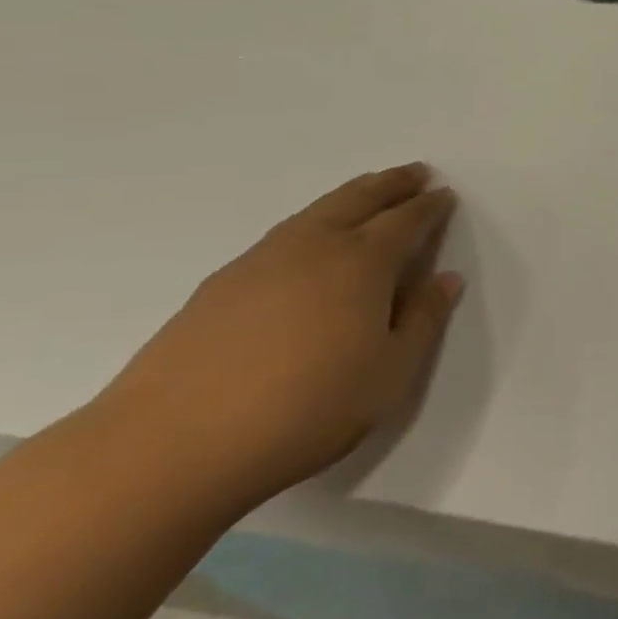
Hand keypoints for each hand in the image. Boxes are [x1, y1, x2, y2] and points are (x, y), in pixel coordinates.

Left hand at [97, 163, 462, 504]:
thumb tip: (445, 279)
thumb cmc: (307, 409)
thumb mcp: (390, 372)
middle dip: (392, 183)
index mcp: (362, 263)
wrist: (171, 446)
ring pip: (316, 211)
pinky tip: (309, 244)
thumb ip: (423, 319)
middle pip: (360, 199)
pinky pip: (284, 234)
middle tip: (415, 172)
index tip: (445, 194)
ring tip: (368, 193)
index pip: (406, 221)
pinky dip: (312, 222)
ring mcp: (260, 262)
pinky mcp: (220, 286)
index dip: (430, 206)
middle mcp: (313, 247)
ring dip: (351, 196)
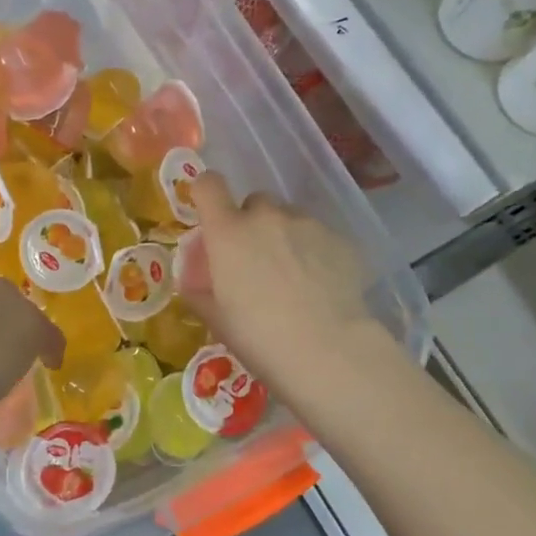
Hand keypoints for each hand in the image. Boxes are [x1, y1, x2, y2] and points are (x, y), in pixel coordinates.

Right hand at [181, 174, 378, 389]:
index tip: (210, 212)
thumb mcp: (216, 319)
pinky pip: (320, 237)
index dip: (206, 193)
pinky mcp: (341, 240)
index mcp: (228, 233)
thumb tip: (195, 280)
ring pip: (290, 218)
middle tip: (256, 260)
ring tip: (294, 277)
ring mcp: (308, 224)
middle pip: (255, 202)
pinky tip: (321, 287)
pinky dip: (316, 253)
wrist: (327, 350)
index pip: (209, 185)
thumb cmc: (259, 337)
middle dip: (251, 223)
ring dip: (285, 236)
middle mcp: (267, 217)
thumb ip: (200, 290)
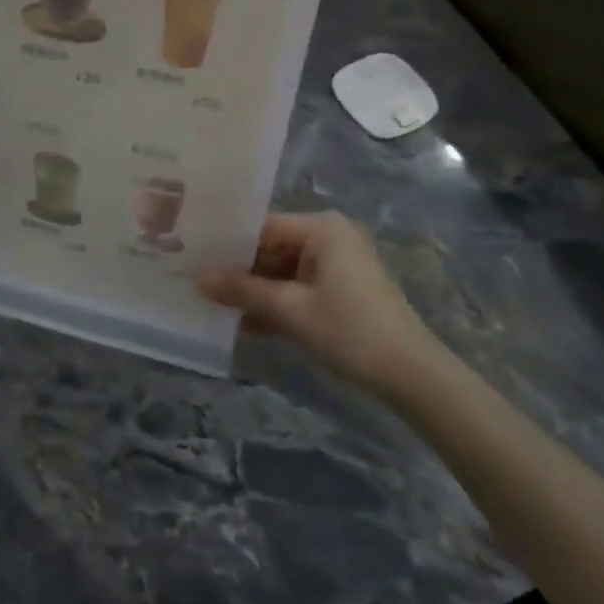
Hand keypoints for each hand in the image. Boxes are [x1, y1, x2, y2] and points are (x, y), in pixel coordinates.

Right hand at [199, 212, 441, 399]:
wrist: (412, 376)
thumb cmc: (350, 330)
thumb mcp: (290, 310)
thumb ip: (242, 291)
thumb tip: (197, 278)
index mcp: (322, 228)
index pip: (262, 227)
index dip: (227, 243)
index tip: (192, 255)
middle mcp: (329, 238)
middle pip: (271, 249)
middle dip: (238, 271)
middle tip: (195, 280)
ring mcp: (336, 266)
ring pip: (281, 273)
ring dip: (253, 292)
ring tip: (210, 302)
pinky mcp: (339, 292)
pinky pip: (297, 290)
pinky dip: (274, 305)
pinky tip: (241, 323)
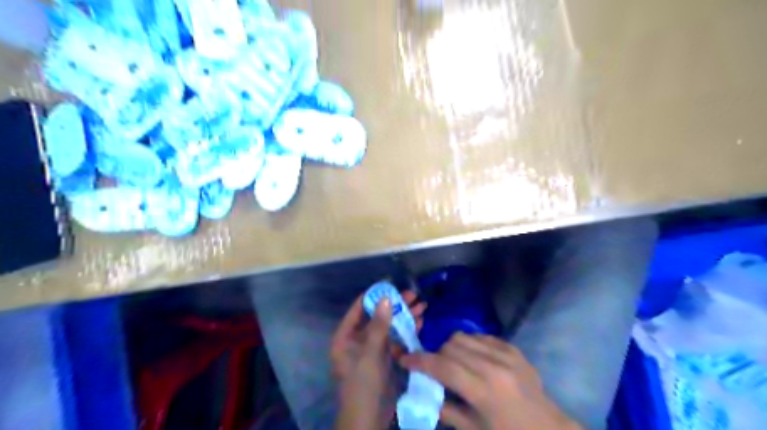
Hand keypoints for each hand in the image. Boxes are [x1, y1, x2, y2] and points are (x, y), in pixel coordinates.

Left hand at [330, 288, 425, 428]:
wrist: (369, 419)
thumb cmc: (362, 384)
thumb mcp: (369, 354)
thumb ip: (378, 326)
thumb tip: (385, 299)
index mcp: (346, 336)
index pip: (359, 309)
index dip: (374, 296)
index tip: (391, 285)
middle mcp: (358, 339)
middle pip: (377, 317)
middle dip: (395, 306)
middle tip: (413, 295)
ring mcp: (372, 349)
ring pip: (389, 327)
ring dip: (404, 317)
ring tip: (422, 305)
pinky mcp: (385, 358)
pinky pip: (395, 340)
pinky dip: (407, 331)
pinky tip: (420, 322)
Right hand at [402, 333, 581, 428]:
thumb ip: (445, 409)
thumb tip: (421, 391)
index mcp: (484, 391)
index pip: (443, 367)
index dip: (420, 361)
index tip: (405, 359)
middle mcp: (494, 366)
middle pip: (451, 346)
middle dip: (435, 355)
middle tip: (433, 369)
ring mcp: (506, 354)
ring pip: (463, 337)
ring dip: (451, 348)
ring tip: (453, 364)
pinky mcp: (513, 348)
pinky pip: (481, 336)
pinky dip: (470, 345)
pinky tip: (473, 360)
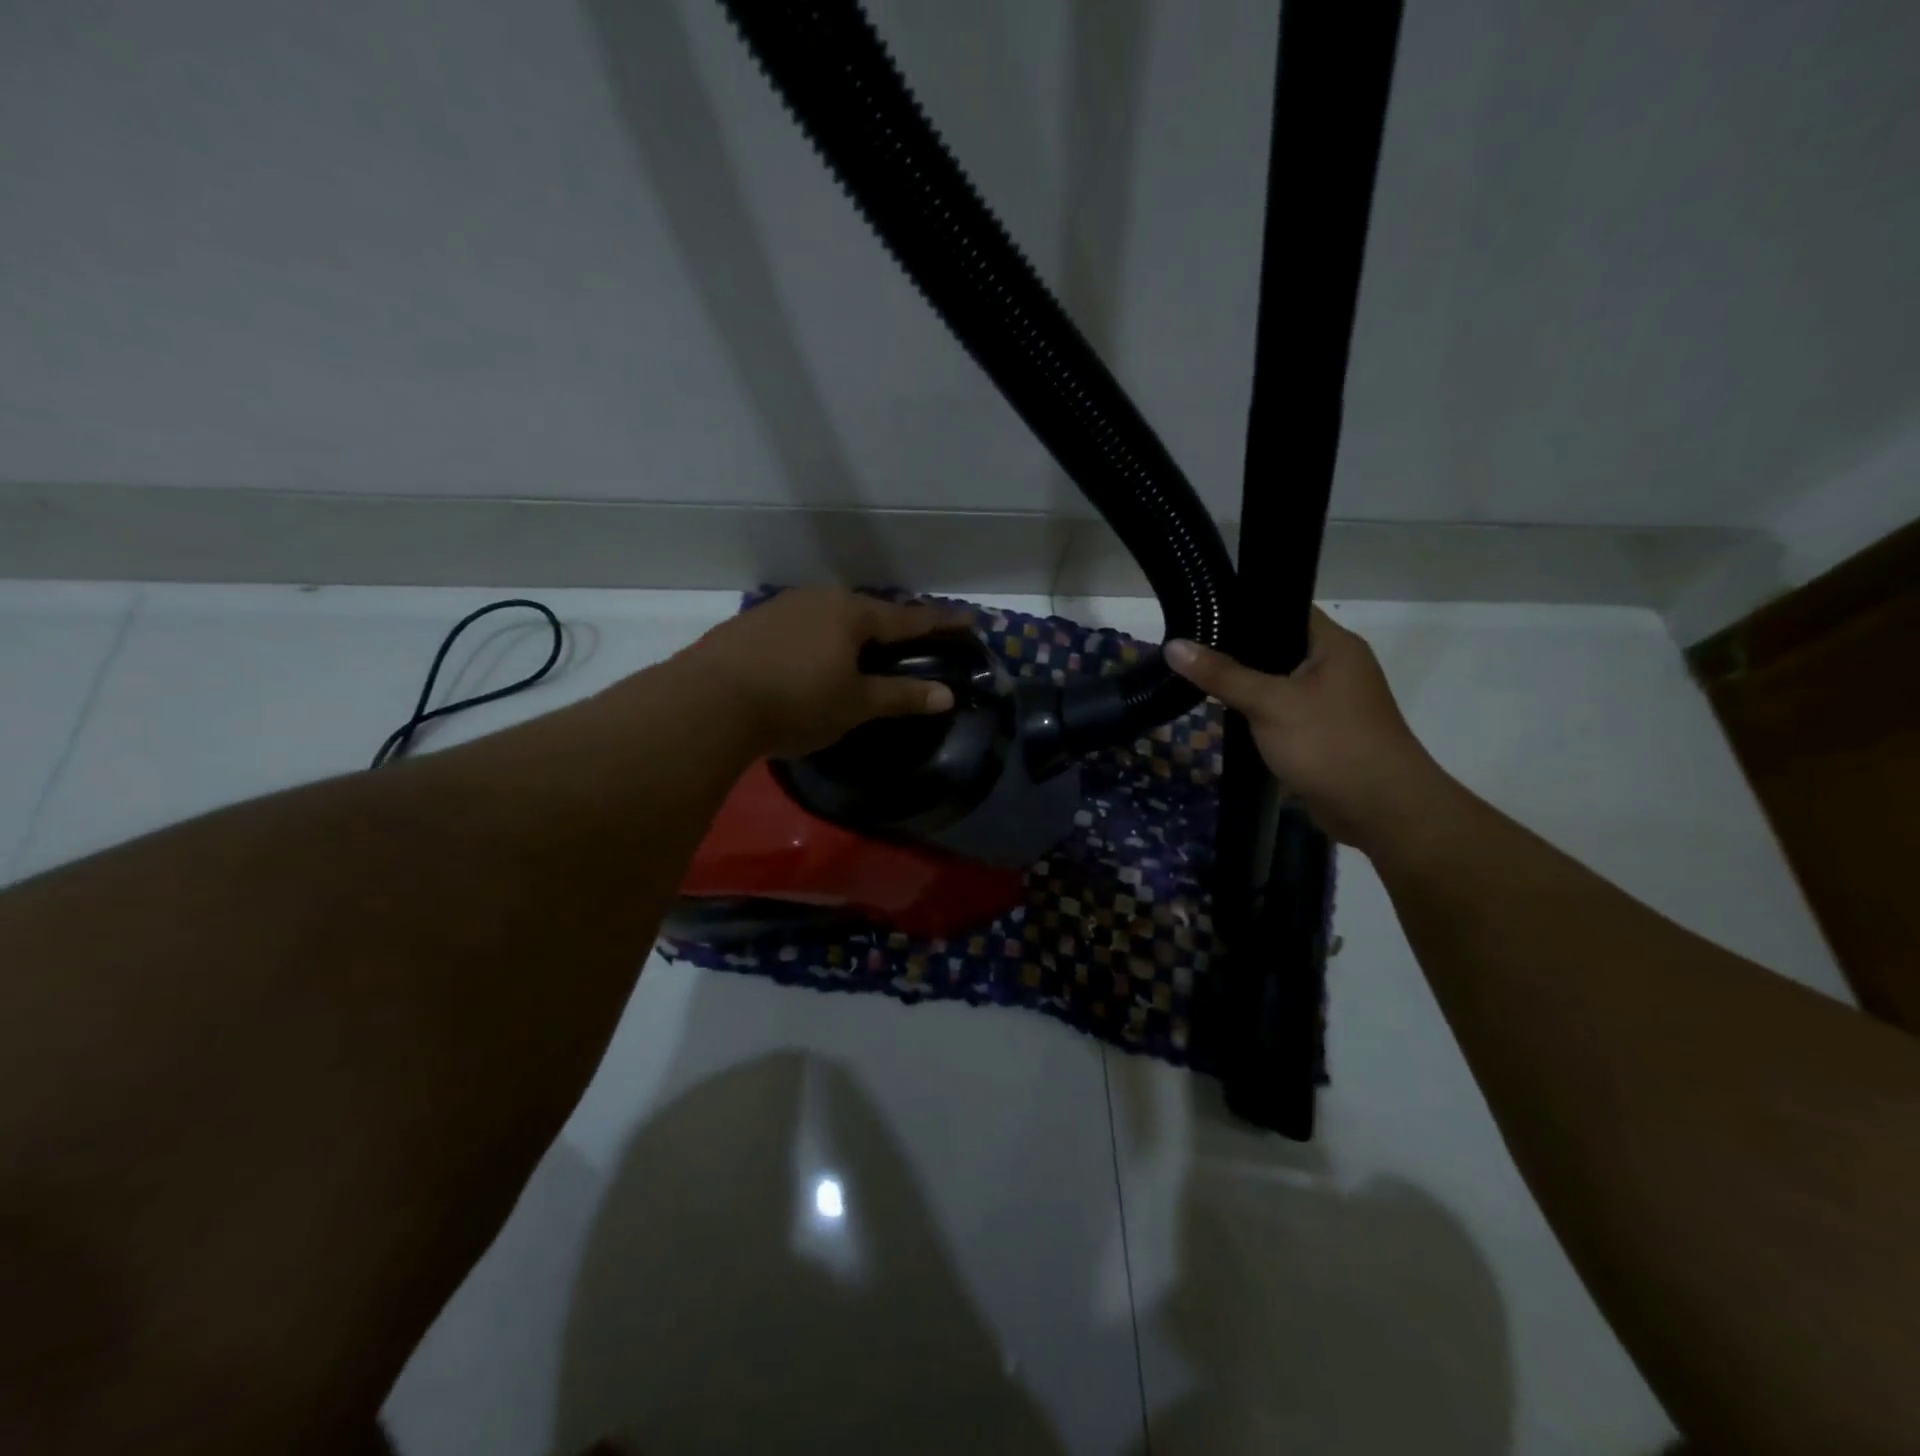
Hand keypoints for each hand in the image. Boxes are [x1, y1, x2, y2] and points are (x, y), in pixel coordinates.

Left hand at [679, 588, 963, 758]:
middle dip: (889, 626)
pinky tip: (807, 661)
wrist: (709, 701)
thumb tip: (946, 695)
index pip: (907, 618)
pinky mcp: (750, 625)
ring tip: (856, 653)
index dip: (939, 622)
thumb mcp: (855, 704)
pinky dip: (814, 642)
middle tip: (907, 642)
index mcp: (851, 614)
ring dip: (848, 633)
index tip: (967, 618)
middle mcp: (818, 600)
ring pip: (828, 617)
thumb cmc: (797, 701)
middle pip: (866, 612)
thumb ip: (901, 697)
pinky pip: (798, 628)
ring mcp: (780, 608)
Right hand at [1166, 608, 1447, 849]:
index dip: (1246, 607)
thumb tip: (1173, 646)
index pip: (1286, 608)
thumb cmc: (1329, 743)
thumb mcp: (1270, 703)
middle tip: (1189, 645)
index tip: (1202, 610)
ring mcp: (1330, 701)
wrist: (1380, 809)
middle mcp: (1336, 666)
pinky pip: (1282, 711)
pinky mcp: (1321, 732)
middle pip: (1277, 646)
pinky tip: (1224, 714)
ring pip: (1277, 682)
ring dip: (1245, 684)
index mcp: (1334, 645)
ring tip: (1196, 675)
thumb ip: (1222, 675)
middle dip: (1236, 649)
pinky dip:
——————
No pictures, please. Output the listing above exactly as it stands.

__ANSWER SECTION__:
Hand keypoints for each hand in the image. Boxes are [x1, y1, x2, y2] and points are (x, y), in pixel coordinates.

Left hand at [97, 163, 462, 504]:
thumb tip: (445, 279)
thumb cmc: (307, 409)
thumb mcp: (390, 372)
middle dip: (392, 183)
index mcp: (362, 263)
wrist: (171, 446)
ring pip: (316, 211)
pinky tip: (309, 244)
thumb ip: (423, 319)
middle pip: (360, 199)
pinky pip: (284, 234)
middle tip: (415, 172)
index tip: (445, 194)
ring tip: (368, 193)
index pip: (406, 221)
pinky dip: (312, 222)
ring mcp: (260, 262)
pinky mcp: (220, 286)
index dip: (430, 206)
middle mcp: (313, 247)
ring dip: (351, 196)
Hand keypoints for each hand in the image. Boxes are [x1, y1, x2, y2] and points are (x, y), in pixel coordinates.

Right hand at [181, 174, 378, 389]:
index tip: (210, 212)
thumb mcp: (216, 319)
pinky pip: (320, 237)
index dip: (206, 193)
pinky mcp: (341, 240)
index mcp: (228, 233)
thumb tip: (195, 280)
ring pip: (290, 218)
middle tip: (256, 260)
ring tip: (294, 277)
ring mcp: (308, 224)
middle pip: (255, 202)
pinky tip: (321, 287)
pinky dip: (316, 253)
wrist: (327, 350)
index pip: (209, 185)
thumb cmc: (259, 337)
middle dip: (251, 223)
ring dip: (285, 236)
middle mcp: (267, 217)
thumb ip: (200, 290)
Hand keypoints for each hand in the image. Boxes are [x1, y1, x2, y2] and points are (x, y), in pixel coordinates.

Right hand at [199, 212, 441, 399]:
wrist: (412, 376)
thumb cmc: (350, 330)
thumb mcp: (290, 310)
thumb ip: (242, 291)
thumb tip: (197, 278)
index mcp: (322, 228)
index pip: (262, 227)
index dip: (227, 243)
index tip: (192, 255)
middle mcp: (329, 238)
middle pip: (271, 249)
middle dip: (238, 271)
middle tip: (195, 280)
ring mcp: (336, 266)
ring pip: (281, 273)
ring dip: (253, 292)
ring tip: (210, 302)
pinky mcp: (339, 292)
pinky pip: (297, 290)
pinky dip: (274, 305)
pinky tip: (241, 323)
Hand keypoints for each hand in the image. Boxes are [x1, y1, x2, y2] and points are (x, y), in pixel coordinates.

Left hand at [330, 288, 425, 428]:
wrist: (369, 419)
thumb cmc: (362, 384)
thumb mcp: (369, 354)
thumb ip: (378, 326)
thumb tip: (385, 299)
index mcp: (346, 336)
index pip: (359, 309)
index dip: (374, 296)
index tip: (391, 285)
middle mcp: (358, 339)
middle pip: (377, 317)
middle dip: (395, 306)
middle tip: (413, 295)
ring mcp: (372, 349)
ring pip: (389, 327)
ring dip: (404, 317)
ring tip: (422, 305)
pinky mcp: (385, 358)
pinky pip: (395, 340)
pinky dip: (407, 331)
pinky tip: (420, 322)
Right hand at [402, 333, 581, 428]:
thumb ip: (445, 409)
thumb tip: (421, 391)
index mcp: (484, 391)
index pip: (443, 367)
index dip: (420, 361)
index tip: (405, 359)
middle mcp: (494, 366)
middle pip: (451, 346)
middle dip: (435, 355)
middle tip: (433, 369)
ring mcp: (506, 354)
ring pip: (463, 337)
ring dip: (451, 348)
ring tip: (453, 364)
pinky mcp: (513, 348)
pinky pip: (481, 336)
pinky dip: (470, 345)
pinky tip: (473, 360)
Hand keypoints for each hand in the image. Boxes are [x1, y1, x2, y2] and points are (x, y), in pixel coordinates.

Left hand at [679, 588, 963, 758]:
middle dip: (889, 626)
pinky tip: (807, 661)
wrist: (709, 701)
thumb tip: (946, 695)
index pip: (907, 618)
pinky mcp: (750, 625)
ring tip: (856, 653)
index dip: (939, 622)
thumb mcp: (855, 704)
pinky dip: (814, 642)
middle tip: (907, 642)
index mcp: (851, 614)
ring dip: (848, 633)
index tip: (967, 618)
middle mcp: (818, 600)
ring pip: (828, 617)
thumb cmc: (797, 701)
middle pip: (866, 612)
thumb ip: (901, 697)
pinky pip: (798, 628)
ring mcp: (780, 608)
Right hand at [1166, 608, 1447, 849]:
index dip: (1246, 607)
thumb tip: (1173, 646)
index pip: (1286, 608)
thumb cmc: (1329, 743)
thumb mcp: (1270, 703)
middle tip: (1189, 645)
index tip: (1202, 610)
ring mcp: (1330, 701)
wrist: (1380, 809)
middle mcp: (1336, 666)
pinky pip: (1282, 711)
pinky mcp: (1321, 732)
middle pip: (1277, 646)
pinky tip: (1224, 714)
ring pip: (1277, 682)
ring dip: (1245, 684)
index mcp: (1334, 645)
ring tip: (1196, 675)
thumb ip: (1222, 675)
middle dip: (1236, 649)
pinky dip:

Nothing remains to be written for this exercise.